The controversy tore into the fabric of the Keuka Lake community, said Pulteney Town Supervisor Bill Weber.

"It's done some damage to the community, too, that we need to repair. There was some mistrust," Weber said. "I wish there was some graceful way of telling all the people who were shouting that vocal opposition doesn't cut it with EPA and DEC. The most important thing is to open communications with the people involved and deal with it in a sensible fashion."

U.S. Rep. Eric Massa, D-Corning, disagreed.

Even though Chesapeake's letters to the regulatory agencies specifically said the decision to withdraw wasn't based on public outcry, Massa said he believes the opposition did make a difference.

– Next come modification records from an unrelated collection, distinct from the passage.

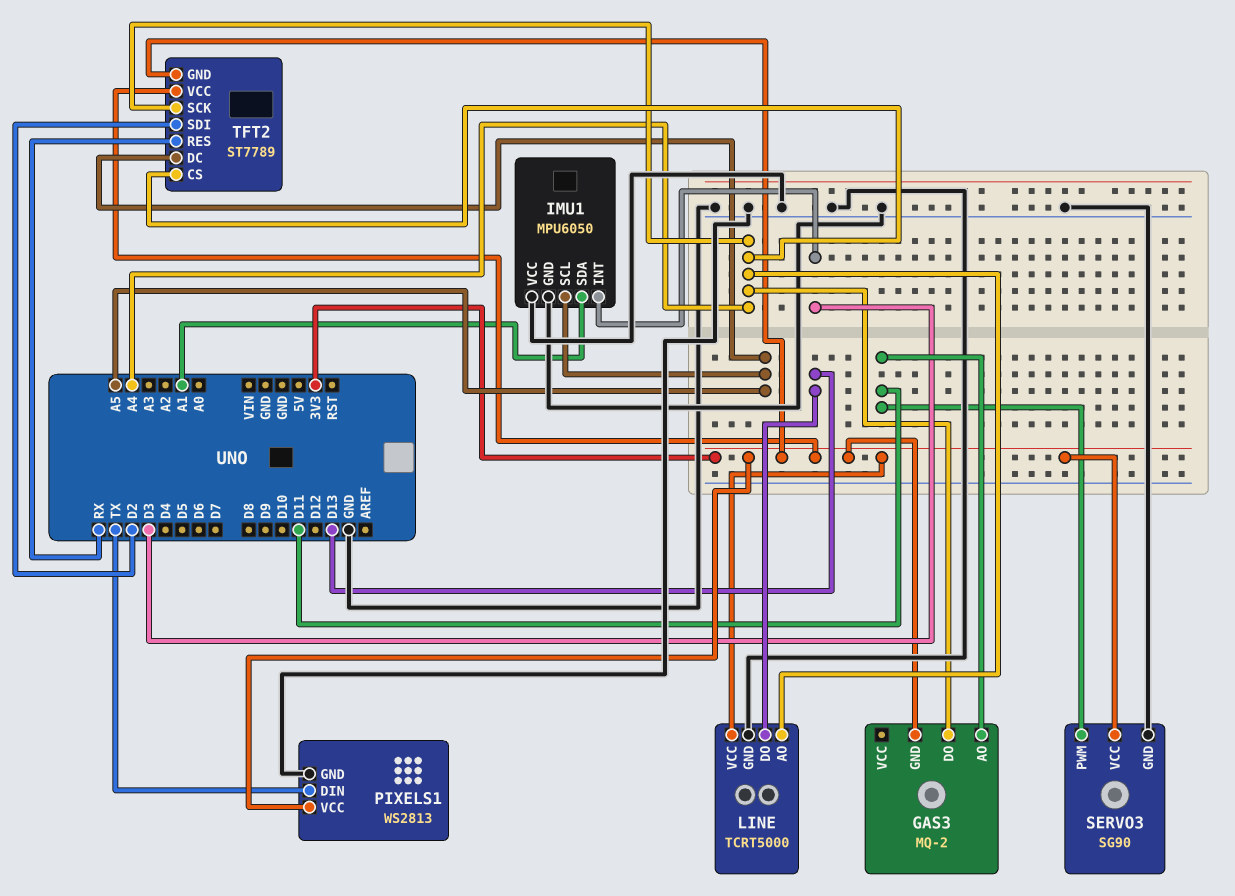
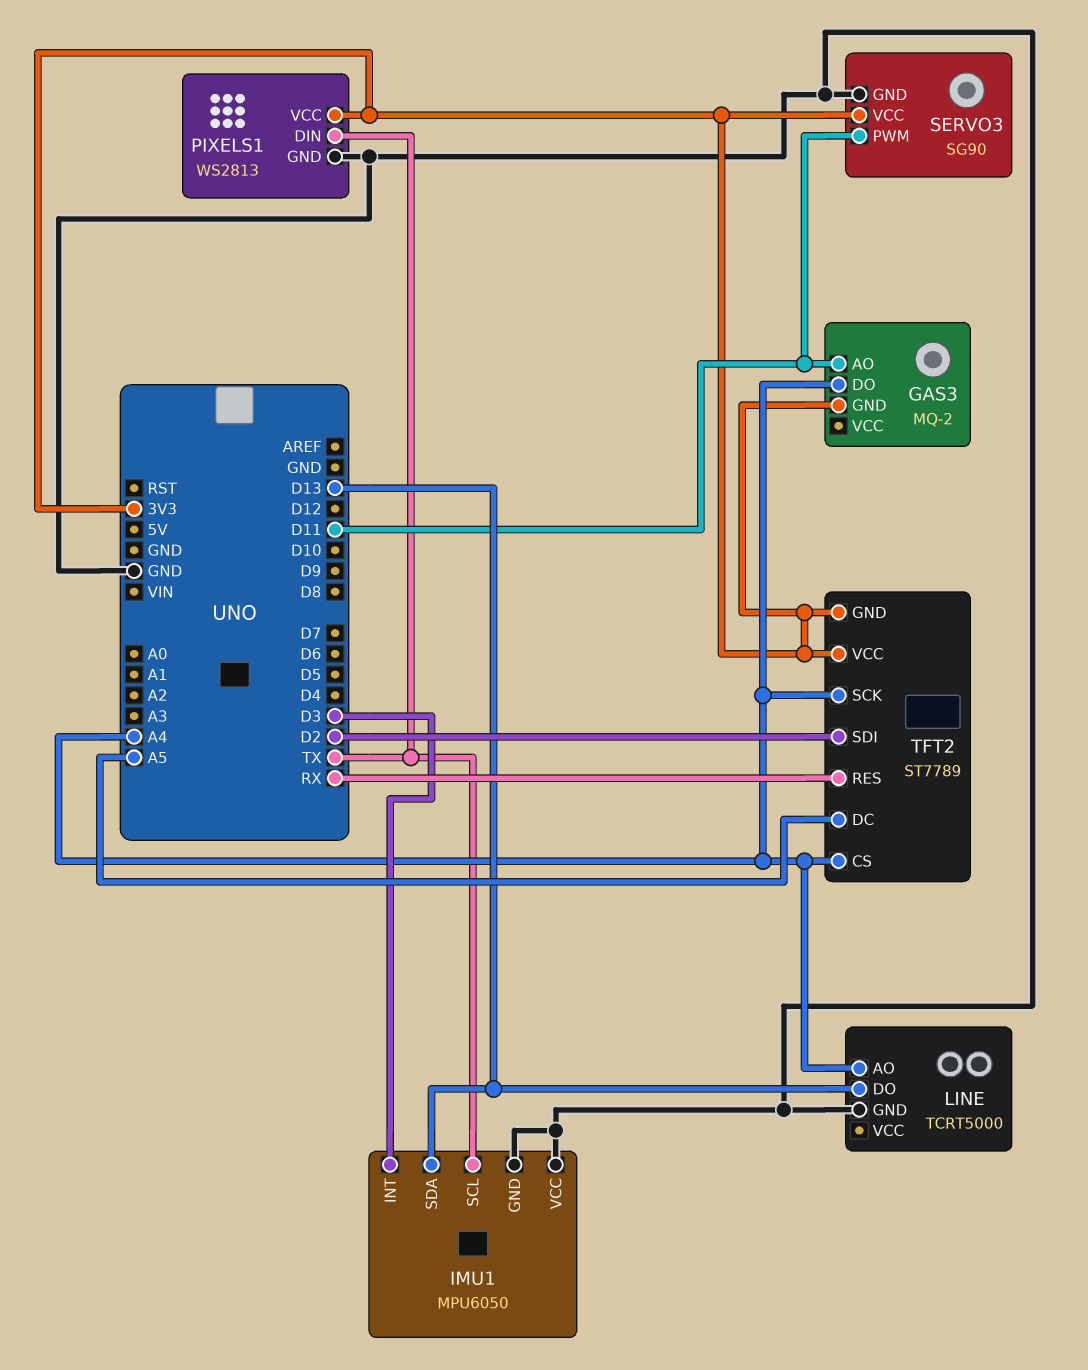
IMU1 pin SCL: A5 -> TX
IMU1 pin SDA: A1 -> D13
LINE pin VCC: 3V3 -> none

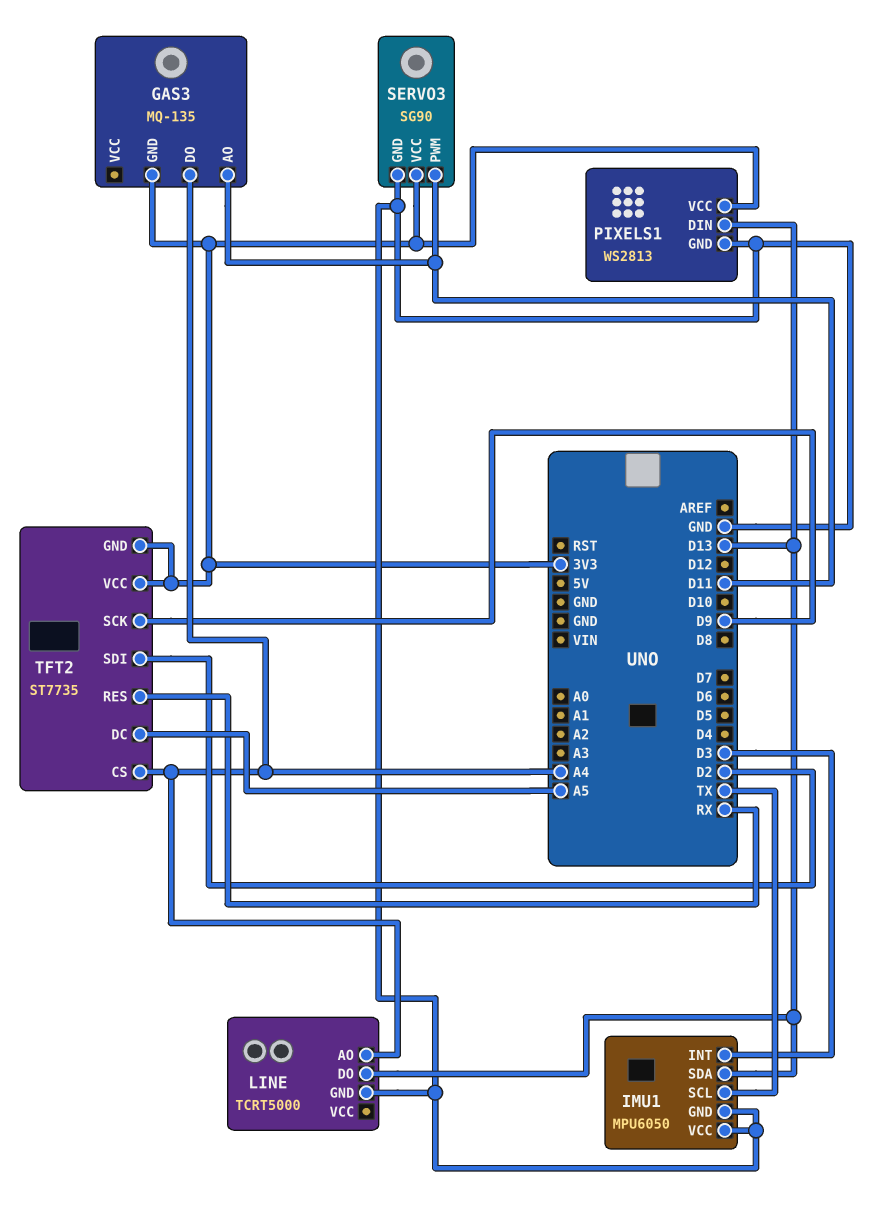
GAS3: MQ-2 -> MQ-135
PIXELS1 pin DIN: TX -> D13
TFT2: ST7789 -> ST7735
TFT2 pin SCK: A4 -> D9

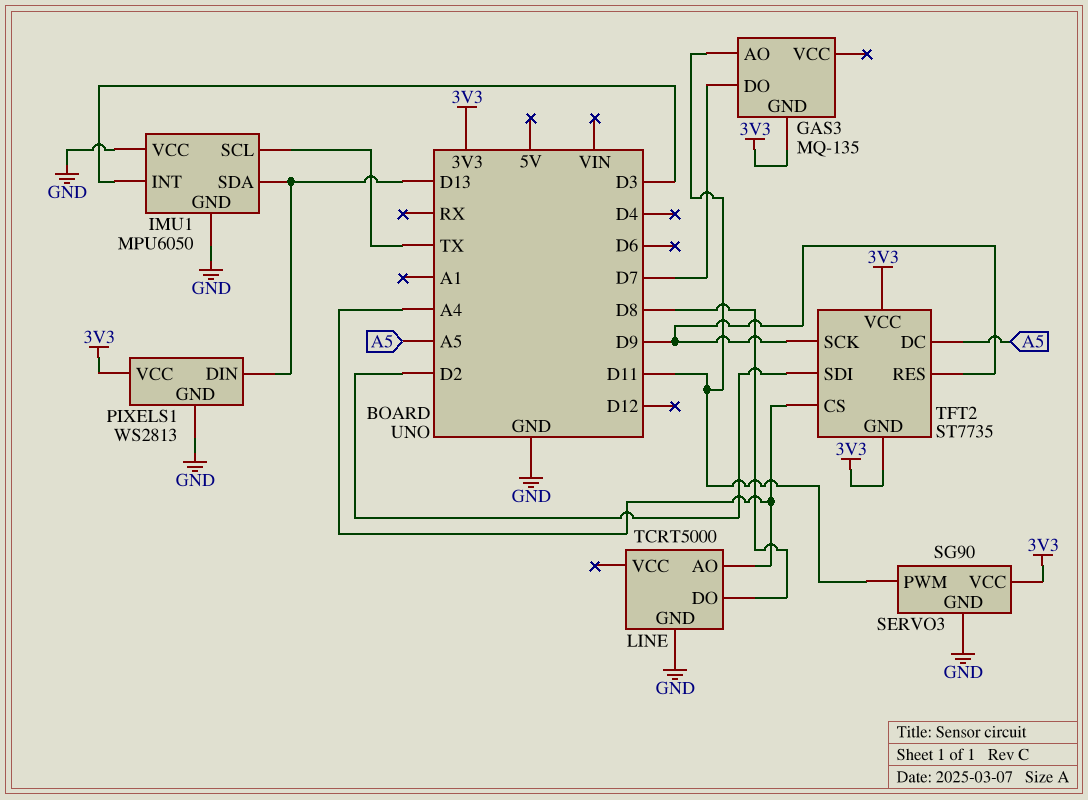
GAS3 pin DO: A4 -> D7
LINE pin DO: D13 -> D8
TFT2 pin RES: RX -> D9

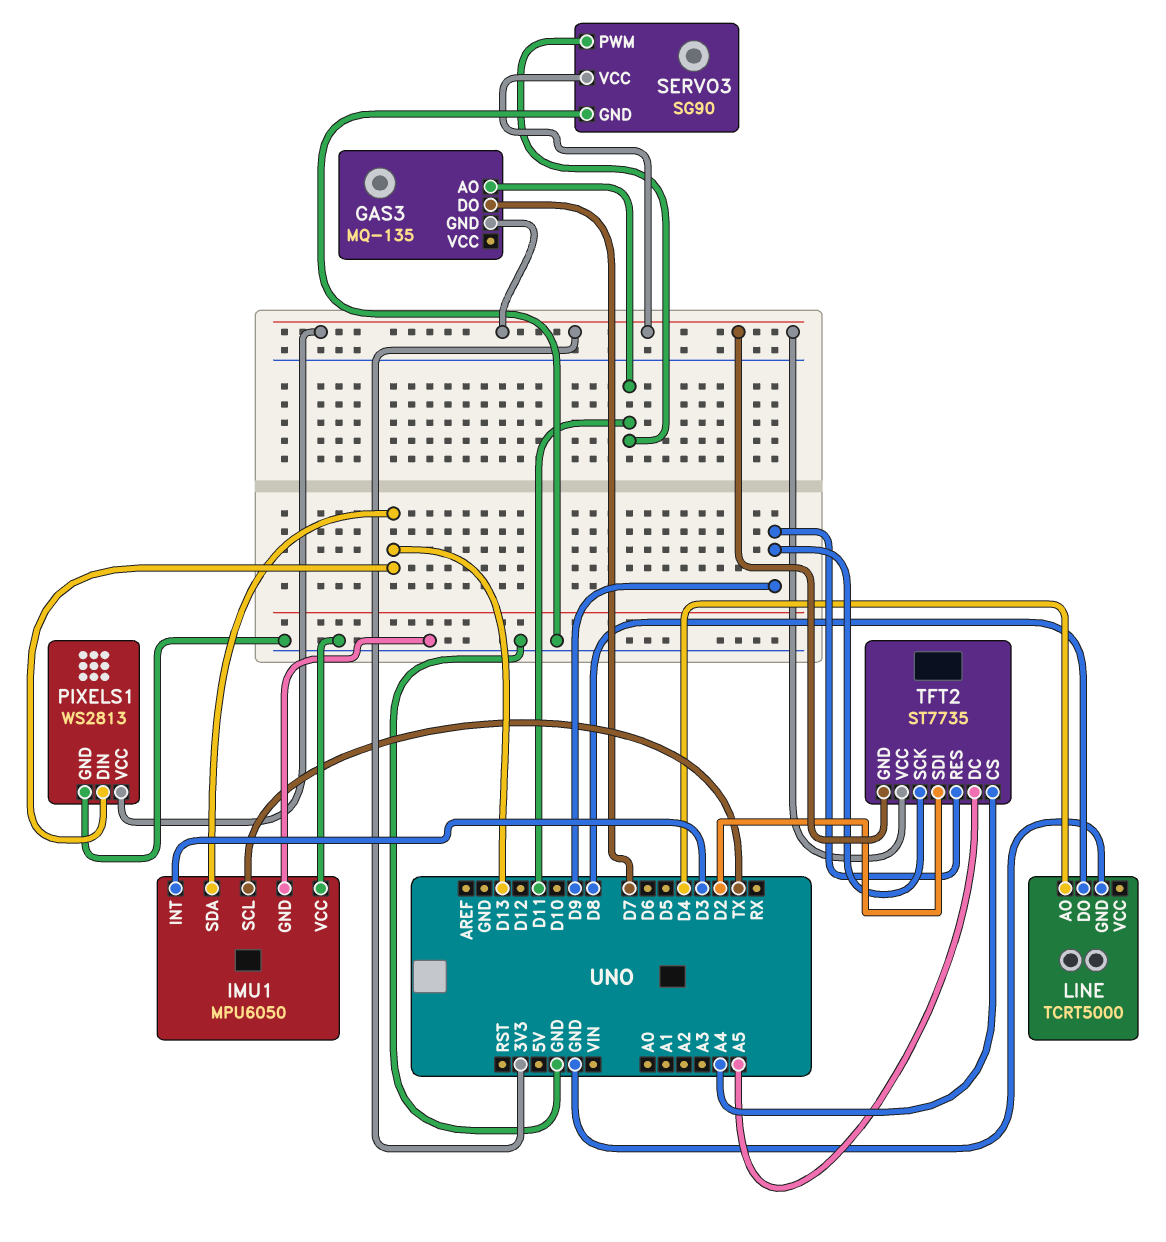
LINE pin AO: A4 -> D4

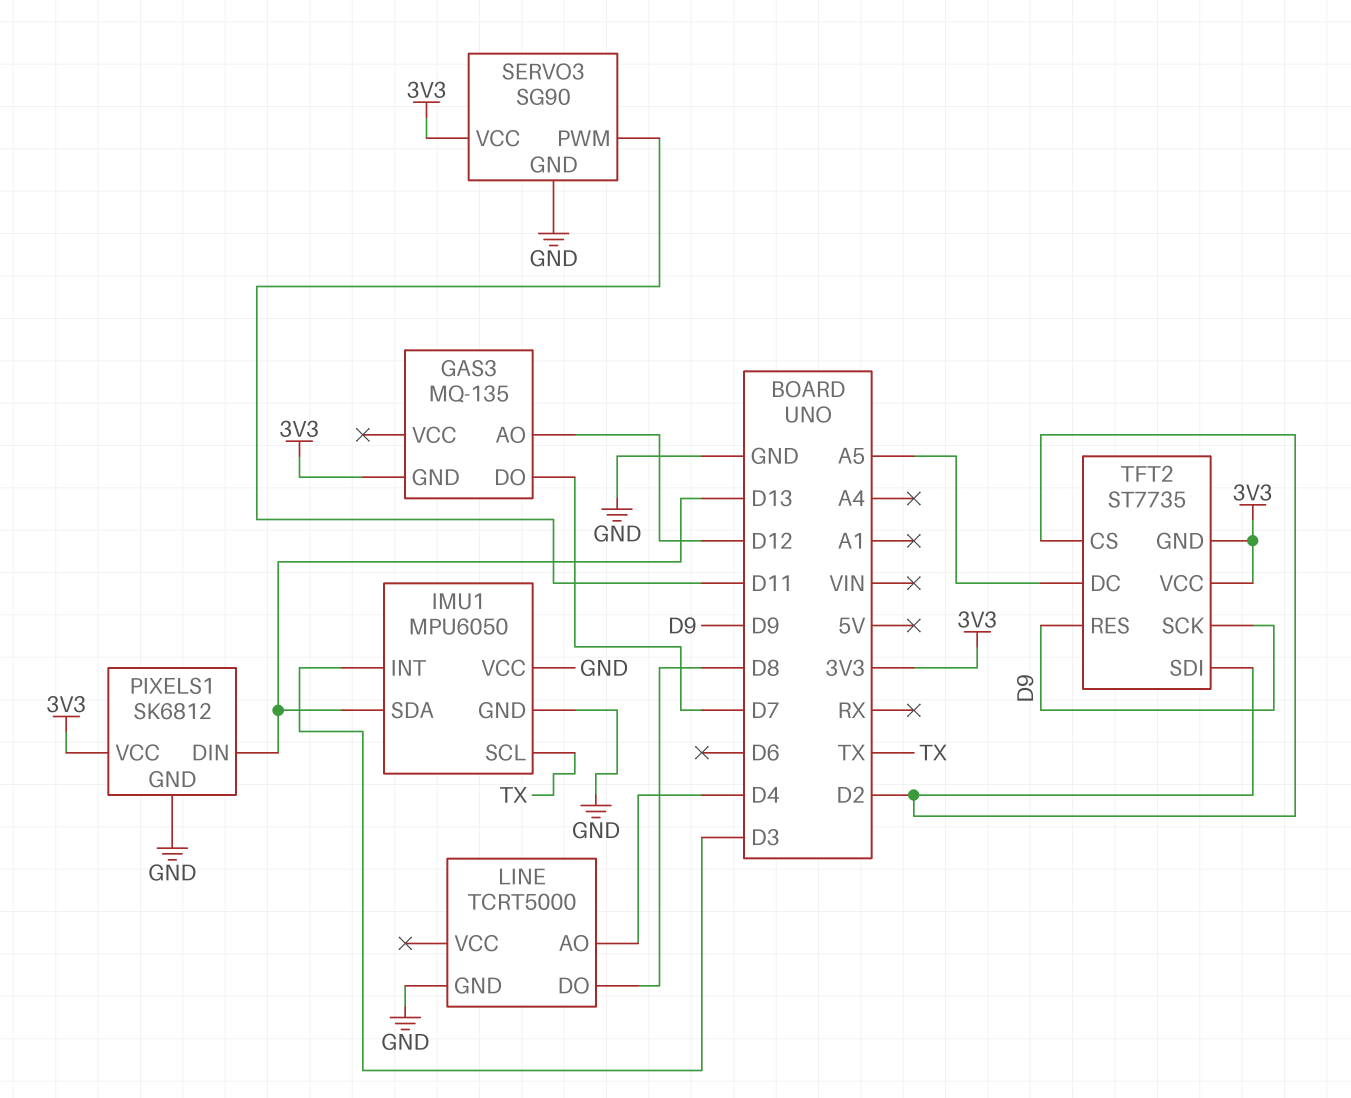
GAS3 pin AO: D11 -> D12
PIXELS1: WS2813 -> SK6812
TFT2 pin CS: A4 -> D2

"The concerned citizens of the Finger Lakes showed everyone that a strong grassroots movement can defy all odds and emerge victorious," Massa said in a prepared statement. "While some politicians may try to swoop in and take credit for today's news, clearly this victory belongs to the citizens that fought to protect the place they call home."

State Sen. George H. Winner Jr., R-Elmira, also applauded Chesapeake's decision to withdraw. And he said Marcellus Shale exploration should still be encouraged, but cautiously.

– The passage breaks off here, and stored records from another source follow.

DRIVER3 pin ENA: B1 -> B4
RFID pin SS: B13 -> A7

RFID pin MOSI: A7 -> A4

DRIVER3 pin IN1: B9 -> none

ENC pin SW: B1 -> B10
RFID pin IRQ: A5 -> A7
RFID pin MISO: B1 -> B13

"Moving forward, I can't stress enough that our communities will always be best served by a careful, complete, serious, objective and thoughtful consideration of the future of the Marcellus Shale natural gas industry," Winner said in a news release.

Walter Hang, president of Ithaca-based Toxics Targeting Inc., has been working with Pulteney residents on the wastewater issue.

Even with Chesapeake's decision, the Pulteney saga proves this is a problem that has not been adequately addressed by DEC and others, Hang said.

"That was obviously a ridiculously bad location to put a deep well injection facility," he said. "Why would you ship that water hundreds of miles to the middle of nowhere and move it to within a mile of this historic jewel of a Finger Lake?"

For Pulteney, at least, that is now a moot point, and residents are relieved and happy.

"The citizens' resounding grassroots movement showed that a billion-dollar corporation couldn't have their way," said Jeff Andrysick of Gallagher Road in Pulteney. "I think this was not only a Pulteney, but a lake-wide, movement.

"I've never seen citizens around this lake more united on any issue. All of Pulteney is going to celebrate tonight."